Very nice shot!  I have an old 300D that I have thought about converting to IR but I just havn't pushed myself to do it yet?  It's pictures like these that make me want to do it even more.  Great job!


----------



## abraxas (Apr 28, 2008)

Roger,

However, whatever, very fine image.


----------



## stoic (May 1, 2008)

Wow!  Where was the shot taken?  However you did it it's brilliant!  Thanks for telling us how.  Might try the technique myself if the sun ever shines again here.  Nothing but rain here for the last few days.
Stoic


----------



## Roger (May 4, 2008)

surfnturf said:


> Very nice shot!  I have an old 300D that I have thought about converting to IR but I just havn't pushed myself to do it yet?  It's pictures like these that make me want to do it even more.  Great job!

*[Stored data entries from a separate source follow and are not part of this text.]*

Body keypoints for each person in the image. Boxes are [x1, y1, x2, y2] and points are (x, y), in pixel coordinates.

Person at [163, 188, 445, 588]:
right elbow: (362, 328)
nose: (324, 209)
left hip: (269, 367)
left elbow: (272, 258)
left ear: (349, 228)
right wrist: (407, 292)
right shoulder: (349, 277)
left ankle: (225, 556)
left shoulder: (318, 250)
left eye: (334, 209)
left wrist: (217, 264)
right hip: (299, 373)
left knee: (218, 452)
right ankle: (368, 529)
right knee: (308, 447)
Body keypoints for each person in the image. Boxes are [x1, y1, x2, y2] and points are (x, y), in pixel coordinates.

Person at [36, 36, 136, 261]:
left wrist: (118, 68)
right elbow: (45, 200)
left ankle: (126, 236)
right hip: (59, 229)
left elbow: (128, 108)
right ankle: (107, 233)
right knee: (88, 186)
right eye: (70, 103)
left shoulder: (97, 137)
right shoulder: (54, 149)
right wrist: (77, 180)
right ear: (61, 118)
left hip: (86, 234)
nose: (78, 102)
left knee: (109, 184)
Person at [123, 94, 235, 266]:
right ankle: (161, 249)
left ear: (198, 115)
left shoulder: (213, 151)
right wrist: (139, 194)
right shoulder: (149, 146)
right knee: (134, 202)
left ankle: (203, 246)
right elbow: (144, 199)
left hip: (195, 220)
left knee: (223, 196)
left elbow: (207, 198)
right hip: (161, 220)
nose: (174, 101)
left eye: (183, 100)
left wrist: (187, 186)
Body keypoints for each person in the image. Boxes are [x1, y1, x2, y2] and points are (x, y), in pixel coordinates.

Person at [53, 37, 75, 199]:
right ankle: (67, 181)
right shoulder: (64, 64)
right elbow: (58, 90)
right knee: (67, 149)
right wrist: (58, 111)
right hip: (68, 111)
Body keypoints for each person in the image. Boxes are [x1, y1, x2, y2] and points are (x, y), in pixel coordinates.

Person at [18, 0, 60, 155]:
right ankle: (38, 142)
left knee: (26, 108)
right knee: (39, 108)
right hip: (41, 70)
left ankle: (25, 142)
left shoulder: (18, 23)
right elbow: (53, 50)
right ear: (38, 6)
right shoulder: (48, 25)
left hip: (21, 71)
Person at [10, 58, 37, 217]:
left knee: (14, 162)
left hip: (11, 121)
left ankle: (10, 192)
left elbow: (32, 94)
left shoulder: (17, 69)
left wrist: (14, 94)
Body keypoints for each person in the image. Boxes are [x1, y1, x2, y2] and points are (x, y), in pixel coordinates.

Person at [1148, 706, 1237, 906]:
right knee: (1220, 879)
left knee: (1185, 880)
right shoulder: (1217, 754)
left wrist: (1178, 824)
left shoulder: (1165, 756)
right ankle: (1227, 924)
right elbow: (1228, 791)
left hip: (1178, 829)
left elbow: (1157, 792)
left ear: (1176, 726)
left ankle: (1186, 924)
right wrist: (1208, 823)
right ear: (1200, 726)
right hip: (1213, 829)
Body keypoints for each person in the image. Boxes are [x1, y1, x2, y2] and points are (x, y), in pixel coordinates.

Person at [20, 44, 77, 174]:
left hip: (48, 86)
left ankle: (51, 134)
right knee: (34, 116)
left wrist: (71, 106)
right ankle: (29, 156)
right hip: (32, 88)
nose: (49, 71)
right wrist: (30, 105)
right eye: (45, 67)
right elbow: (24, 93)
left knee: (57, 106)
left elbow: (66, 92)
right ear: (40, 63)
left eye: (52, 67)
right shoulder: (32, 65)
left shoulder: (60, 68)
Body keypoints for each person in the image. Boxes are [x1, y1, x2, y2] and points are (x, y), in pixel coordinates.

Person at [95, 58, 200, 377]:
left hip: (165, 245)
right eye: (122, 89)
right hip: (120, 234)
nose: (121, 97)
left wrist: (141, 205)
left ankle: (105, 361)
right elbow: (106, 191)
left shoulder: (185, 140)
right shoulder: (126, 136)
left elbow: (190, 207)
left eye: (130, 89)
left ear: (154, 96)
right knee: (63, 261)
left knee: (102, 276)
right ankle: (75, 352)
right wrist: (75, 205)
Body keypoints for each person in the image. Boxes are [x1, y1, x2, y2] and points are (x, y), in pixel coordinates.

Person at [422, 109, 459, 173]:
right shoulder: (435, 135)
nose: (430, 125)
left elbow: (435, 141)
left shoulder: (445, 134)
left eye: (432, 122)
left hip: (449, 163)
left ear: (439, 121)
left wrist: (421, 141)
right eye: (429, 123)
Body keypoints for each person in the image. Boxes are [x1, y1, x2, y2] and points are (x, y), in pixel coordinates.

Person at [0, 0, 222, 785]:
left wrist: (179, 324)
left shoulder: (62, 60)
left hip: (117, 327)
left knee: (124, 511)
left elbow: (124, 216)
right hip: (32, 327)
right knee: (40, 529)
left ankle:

thanks very much...get the 300D converted you won't regret it ....I might add that quality lenses produce the best results.



abraxas said:


> Roger,
> 
> However, whatever, very fine image.



thanks a lot abraxas.



stoic said:


> Wow!  Where was the shot taken?  However you did it it's brilliant!  Thanks for telling us how.  Might try the technique myself if the sun ever shines again here.  Nothing but rain here for the last few days.
> Stoic



thanks very much....it was taken near Cansiglio in the Dolomite Mts, Northern Italy.....about an hour from where I live. One thing you can count on in England is rain eh.


----------